7 Reasons Why Bond Ladders Are Bad for Investors
When interest rates rise, or are expected to, stockbrokers urge conservative investors to buy individual bonds. They appear to be safer than bond mutual funds. Just this week, I caught the following headline in an investment publication: "Individual bonds can help protect income."
That's 100 percent wrong. Individual bonds deprive you of extra income when interest rates go up, as well as expose you to other risks. Investors who understand the trade-offs choose bond mutual funds.
This goes against conventional wisdom, so I'll start with a quick explainer before listing all the reasons for my choice.
In a bond mutual fund, the managers constantly buy and sell bonds. The daily share price of the fund reflects the bonds' current market value, minus fees. When interest rates go up, bond values go down -- and so does the share price of bond mutual funds. If you sell, you might not get your original principal back. When interest rates fall again, as they will in the next business cycle, the share price will go up.
Investors who hate to see share prices fluctuate buy individual bonds, usually in bond ladders. That's a series of bonds maturing at different times. A typical ladder might contain one-year, three-year, five-year, 10-year, and 20-year bonds. Each time a bond matures, you can spend the money or reinvest in more bonds. The market value of these bonds fluctuates, too, but you don't see it. People who choose ladders plan to hold to maturity, at which point they'll get their original principal back.
Now for my case against ladders:
1. Bond ladders deprive you of current income. The money you put into individual bonds pays you an income at a fixed rate. When rates in the marketplace go up, your income will stay the same. In a bond mutual fund, by contrast, the managers will be adding higher-rate bonds to the pool. Your interest income -- and spending money -- will increase.
2. Bond ladders often force you to reinvest at lower rates. If you're not spending the interest income you get from individual bonds, you need to reinvest it. What are you doing with that money? It might not be enough to buy more than one or two bonds, at a high commission cost. If you want that money to be readily available, you'll siphon it into a money market fund whose interest rate is kissing zero.

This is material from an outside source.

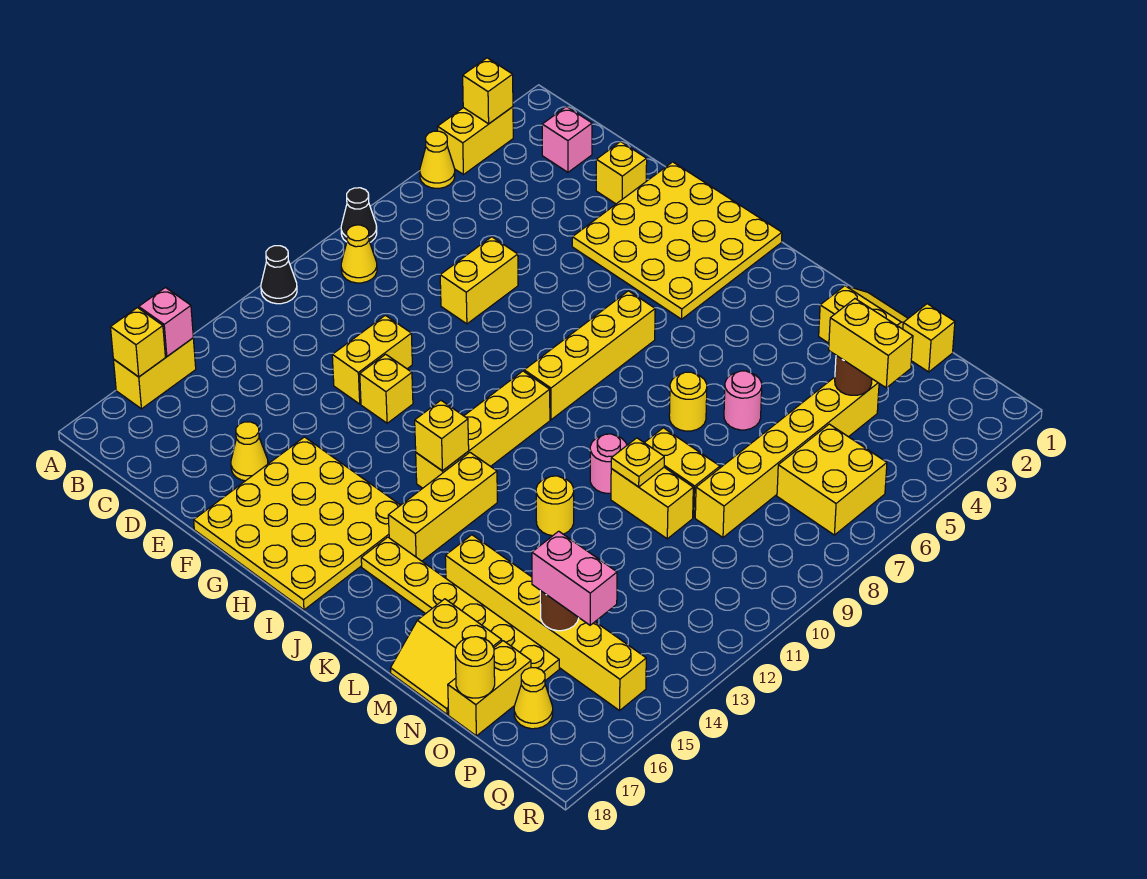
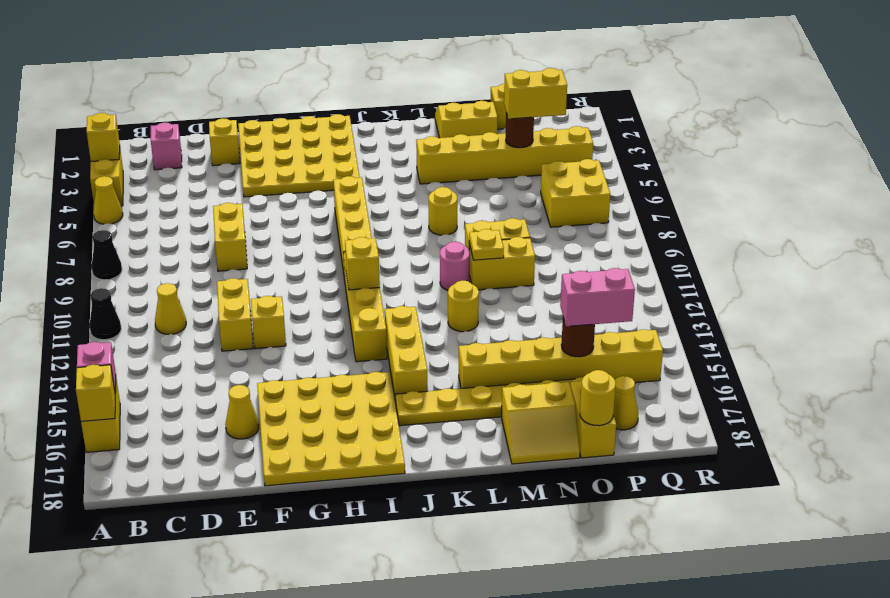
yellow cone B9 level 1 -> yellow cone C11 level 1
yellow brick I13 level 2 -> yellow brick I11 level 2
pink round brick M6 level 1 -> none
yellow brick O4:O9 level 1 -> yellow brick L4:Q4 level 1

In a bond mutual fund, by contrast, you can reinvest all your interest income in new shares, at the market's current, higher yields. In other words, you'll be buying more shares at a lower price. When interest rates decline again, the value of your bond fund shares will rise. You'll have more shares than you started with, which means more dollars in your pocket.
3. Bond ladders deprive you of future capital gains. When you hold individual bonds and interest rates decline, your bonds will rise in market value. They'll be worth more than you paid for them. But in ladders, you hold to maturity so you'll never collect the capital gains. In a mutual fund, the manager will harvest those gains and add them to the value of your shares.
4. Bond ladders carry more default risk. Individual investors might hold no more than 10 or 20 bonds. If one of them goes bad, it could take a mean slice out of your portfolio. Ladders should be built only with high-quality bonds but -- in municipals, especially -- you never know when a snake is hidden in the underbrush.
Mutual funds are far better diversified, owning hundreds, even thousands of bonds (Vanguard's Intermediate-Term Tax-Exempt fund holds 4,641 of them). Like ladders, the bonds come in varying maturities, from short to long.
5. Bond ladders leave you unprepared for emergencies. Sometimes, you can't hold individual bonds to maturity. You might have unexpected medical bills or one of your kids might need some cash. You might have inherited the bonds and want to convert them into cash. Selling bonds before maturity is more expensive than you imagine. If interest rates have risen, their market value will be down -- especially for small, retail lots. The markets trade in amounts of $100,000 or more, and clip 2 to 3 percent off the price if you're selling just 25 or 30 bonds. You pay your broker a sales commission. And, after the sale, you don't have a ladder any more -- one or more of the rungs is gone.
With a mutual fund, on the other hand, you can sell shares at any time and at no cost if you have a no-load fund. The remainder of your investment will be just as diversified as it was before.
6. Bond ladders are expensive. You'll probably work with a broker to set one, paying 2 percent in markups, at retail price. The ladders have to be managed, meaning more sales commissions. A no-load mutual fund, by contrast, charges no commissions and costs only a small amount per year in management fees -- at Vanguard, about 0.2 percent. Also, funds buy their bond at institutional prices, which are much lower than the price you pay in the retail market.
7. What about other kinds of ladders? Ladders built from certificates of deposit instead of bonds face many of the same drawbacks: No increase in income when interest rates rise and a penalty if you're forced to sell before maturity. The same is true of ladders built from Treasury securities. But with Treasuries, there's no default risk and you don't have to pay sales commissions (for Treasuries, you'd have to build the ladder yourself, using Treasury Direct).
Bottom line: "Investors are hurting themselves, when they choose ladders over funds," says Francis Kinnery, a principal in Vanguard's Strategy group. Ladders serve an emotional need for certainty, which might matter to you more than anything else. Just don't think that this move outwits the markets. Nothing does.